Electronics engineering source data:
==============================

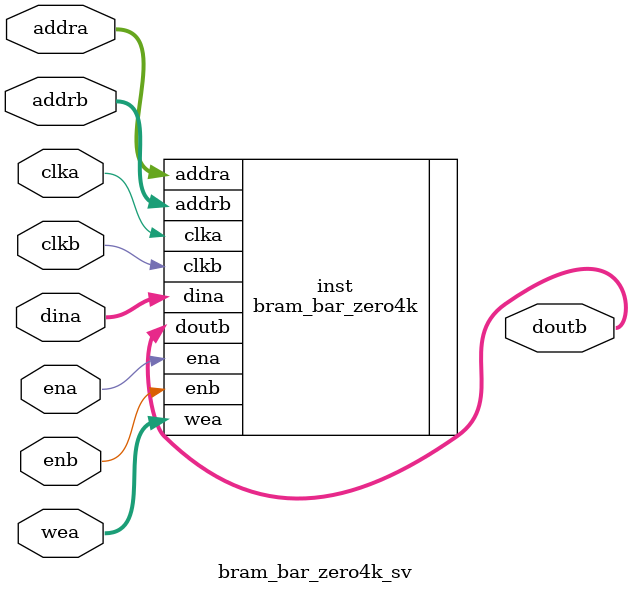
<source format=sv>


`timescale 1ps / 1ps

`include "vivado_interfaces.svh"

module bram_bar_zero4k_sv (
  (* X_INTERFACE_IGNORE = "true" *)
  input wire clka,
  (* X_INTERFACE_IGNORE = "true" *)
  input wire ena,
  (* X_INTERFACE_IGNORE = "true" *)
  input wire [3:0] wea,
  (* X_INTERFACE_IGNORE = "true" *)
  input wire [9:0] addra,
  (* X_INTERFACE_IGNORE = "true" *)
  input wire [31:0] dina,
  (* X_INTERFACE_IGNORE = "true" *)
  input wire clkb,
  (* X_INTERFACE_IGNORE = "true" *)
  input wire enb,
  (* X_INTERFACE_IGNORE = "true" *)
  input wire [9:0] addrb,
  (* X_INTERFACE_IGNORE = "true" *)
  output wire [31:0] doutb
);

  bram_bar_zero4k inst (
    .clka(clka),
    .ena(ena),
    .wea(wea),
    .addra(addra),
    .dina(dina),
    .clkb(clkb),
    .enb(enb),
    .addrb(addrb),
    .doutb(doutb)
  );

endmodule

</source>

==============================

Directions: For each line in the data that contains the string "input", give a copy of that line.

Reply:
  input wire clka,
  input wire ena,
  input wire [3:0] wea,
  input wire [9:0] addra,
  input wire [31:0] dina,
  input wire clkb,
  input wire enb,
  input wire [9:0] addrb,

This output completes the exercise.